Não sei se consigo contentar-me, arrogantemente, apenas com as palavras.
Poderei apenas fazê-lo assim: escrever ou dizer palavras, mas, ao fazê-lo, elas transformam-me imediatamente num ator, num protagonista, acabarão por me conduzir a um contexto determinado, a mim e a todos aqueles que possam ler ou ouvir. Uma coisa está conexa com a outra, e este é um dos grandes dilemas da palavra. Outra coisa bem diferente é a verdade factual que as palavras no permitem traduzir aquilo que acabamos por ver. E também, outra coisa bem diferente, a palavra permite-nos, no meio de um turbilhão de árvores que escondem a floresta profunda, revelar os nossos sentimentos mais profundos e íntimos, penetrando até às nossas emoções, despertando toda uma gama de desejos que enchem o nosso coração de orgulho.
Rir, meditar, desejar, falar, são tudo realidades que para se completarem têm que ter a proximidade corporal a quem desejamos, sentir o seu odor, os seus ínfimos pormenores, sem esquecer aquilo que parece ser o seu olhar com que nos mira, a admiração, o deslumbramento que nos causa quando a olhamos atenciosamente, e não é preciso que o seja na intimidade, uma simples visão dela a esvoaçar, complementada com as suas graciosas formas e a sensualidade que lhe é caraterística, é, por si só, o bastante para ficarmos rendidos a ela, nesse nosso olhar, que não se cansa nunca de admirar, sobre todas as suas belas formas corporais e que nos permitem desejar avistá-la o mais perto possível.

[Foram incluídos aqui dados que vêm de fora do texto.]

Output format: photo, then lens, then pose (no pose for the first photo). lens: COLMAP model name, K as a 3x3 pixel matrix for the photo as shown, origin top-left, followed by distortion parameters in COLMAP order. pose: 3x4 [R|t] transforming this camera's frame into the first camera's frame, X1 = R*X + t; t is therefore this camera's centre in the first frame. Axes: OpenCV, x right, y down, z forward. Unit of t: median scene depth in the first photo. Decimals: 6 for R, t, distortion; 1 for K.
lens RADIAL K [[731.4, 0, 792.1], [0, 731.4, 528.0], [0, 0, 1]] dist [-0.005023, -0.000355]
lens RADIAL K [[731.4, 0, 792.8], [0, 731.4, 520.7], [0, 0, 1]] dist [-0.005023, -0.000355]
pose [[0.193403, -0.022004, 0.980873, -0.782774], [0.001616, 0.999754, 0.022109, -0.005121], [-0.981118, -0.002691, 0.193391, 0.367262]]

Uma borboleta passou agora mesmo à minha frente, solitária, colorida, com o seu voo que parece precário, mas capaz de percorrer grandes distâncias, e é essa borboleta que acaba por me revelar essa visão que acabo de ter.
Que fim terá essa borboleta? Chegará a emocionar outra alma? Contudo, ela acaba por desaparecer no meio da paisagem que me rodeia. Via-a, é certo, parecia que a tinha na mão, mas esvoaçou, foi-se, e afinal nunca a tive na mão, mas ao alcance de um olhar.
Ficam-se, então, as palavras desse encontro fortuito com a borboleta!